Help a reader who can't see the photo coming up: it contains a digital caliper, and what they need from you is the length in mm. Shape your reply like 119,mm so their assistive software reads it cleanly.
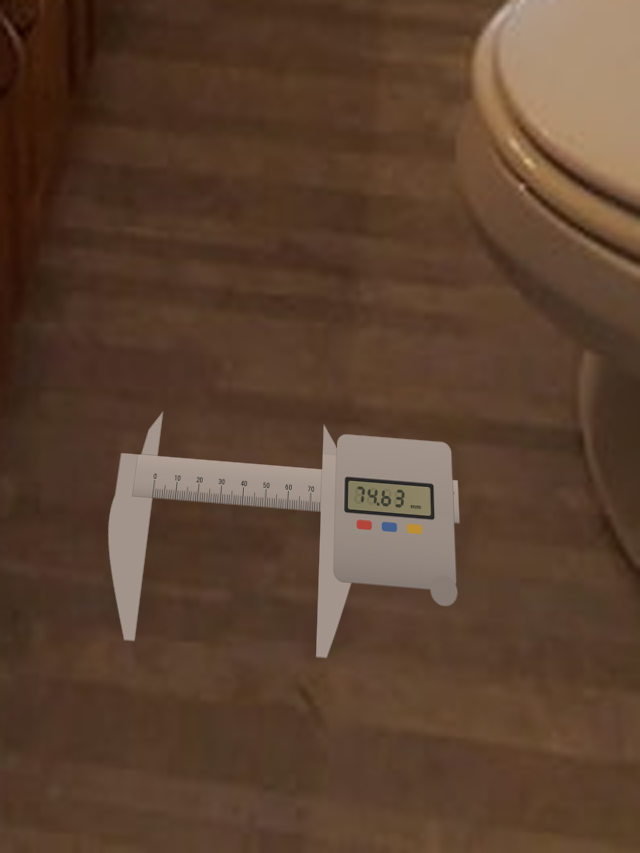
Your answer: 74.63,mm
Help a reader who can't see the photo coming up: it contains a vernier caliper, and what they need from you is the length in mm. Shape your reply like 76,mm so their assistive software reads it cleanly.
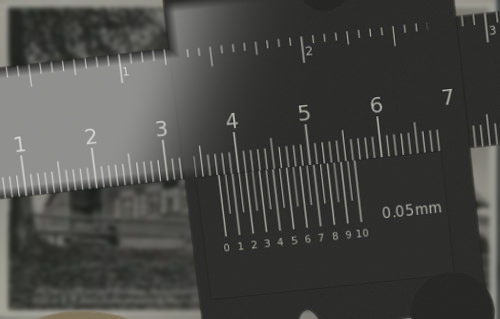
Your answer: 37.2,mm
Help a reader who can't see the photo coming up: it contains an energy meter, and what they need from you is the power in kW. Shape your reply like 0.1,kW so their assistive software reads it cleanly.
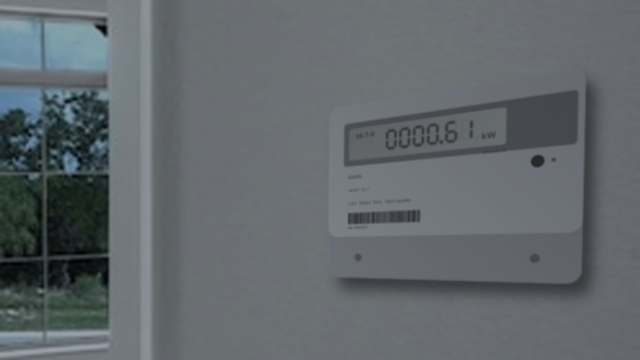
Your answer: 0.61,kW
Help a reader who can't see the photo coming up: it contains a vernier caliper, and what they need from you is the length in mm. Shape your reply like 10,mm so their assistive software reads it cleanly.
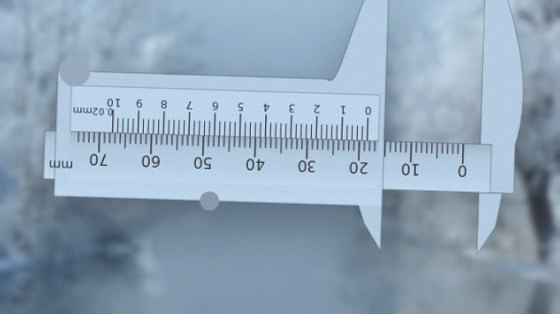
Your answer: 18.5,mm
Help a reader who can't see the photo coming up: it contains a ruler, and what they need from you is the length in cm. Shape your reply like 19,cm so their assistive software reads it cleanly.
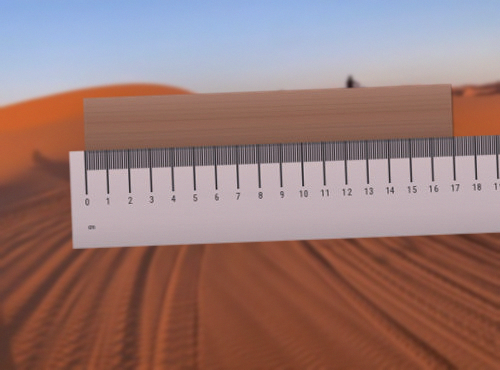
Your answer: 17,cm
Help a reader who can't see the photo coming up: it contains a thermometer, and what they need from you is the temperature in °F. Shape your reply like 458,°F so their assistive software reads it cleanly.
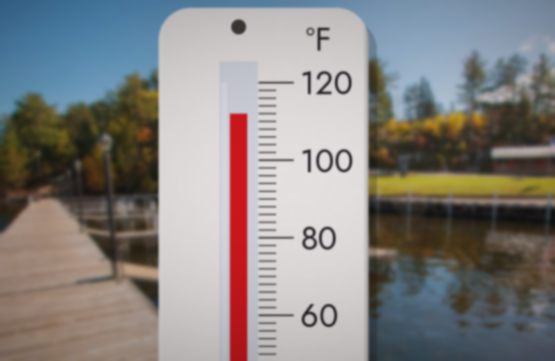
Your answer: 112,°F
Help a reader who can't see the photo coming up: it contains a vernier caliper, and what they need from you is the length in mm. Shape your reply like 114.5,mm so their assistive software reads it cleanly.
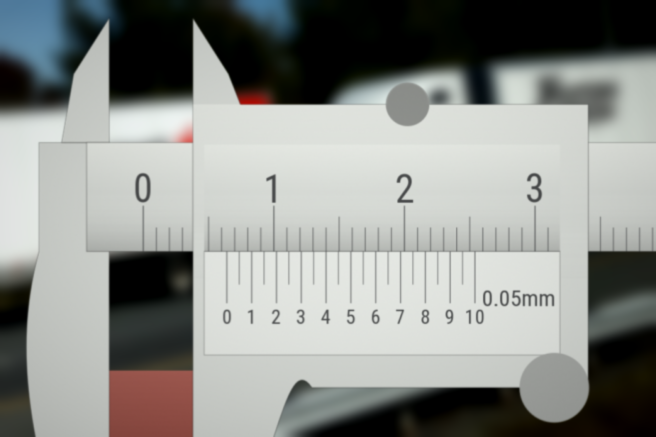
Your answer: 6.4,mm
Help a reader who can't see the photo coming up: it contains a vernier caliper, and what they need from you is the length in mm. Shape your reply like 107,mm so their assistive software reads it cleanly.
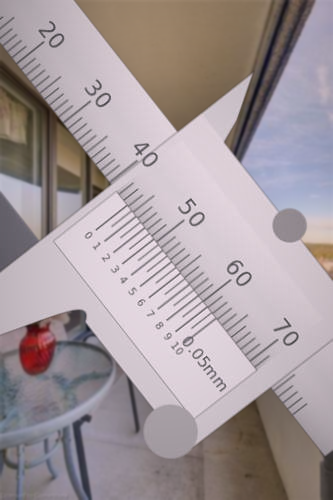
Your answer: 43.8,mm
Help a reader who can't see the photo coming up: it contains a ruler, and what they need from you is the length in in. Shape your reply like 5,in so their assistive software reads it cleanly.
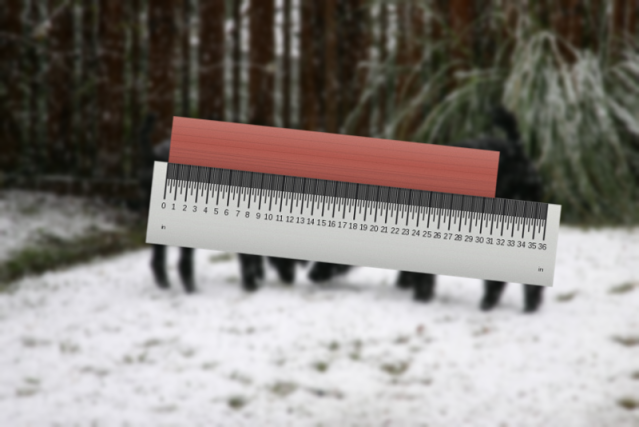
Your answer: 31,in
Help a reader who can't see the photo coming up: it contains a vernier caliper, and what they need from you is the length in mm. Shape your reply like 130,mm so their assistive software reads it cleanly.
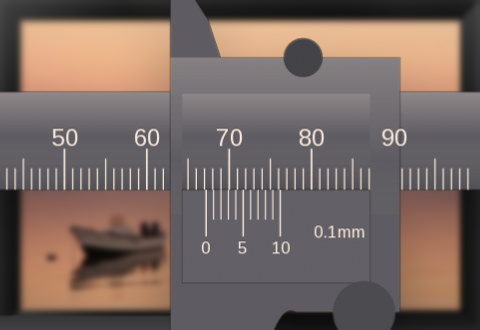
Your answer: 67.2,mm
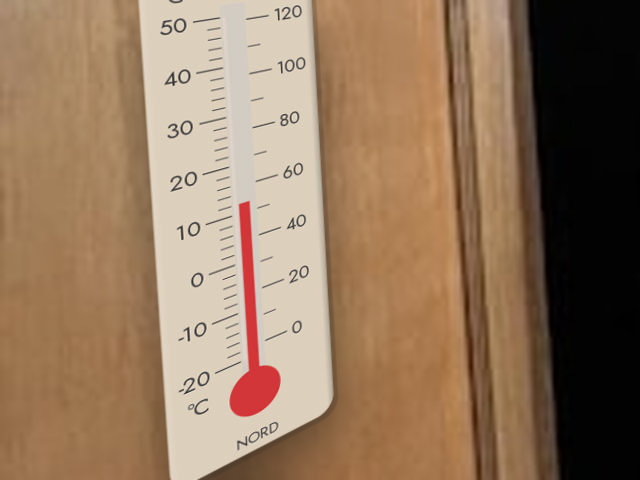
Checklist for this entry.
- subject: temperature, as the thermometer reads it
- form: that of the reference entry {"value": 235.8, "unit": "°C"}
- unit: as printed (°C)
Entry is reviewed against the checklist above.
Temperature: {"value": 12, "unit": "°C"}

REQUIRED ACTION
Gather every line of the data above that contains the word "answer".

RESPONSE AREA
Your answer: 74.63,mm
Your answer: 37.2,mm
Your answer: 0.61,kW
Your answer: 18.5,mm
Your answer: 17,cm
Your answer: 112,°F
Your answer: 6.4,mm
Your answer: 43.8,mm
Your answer: 31,in
Your answer: 67.2,mm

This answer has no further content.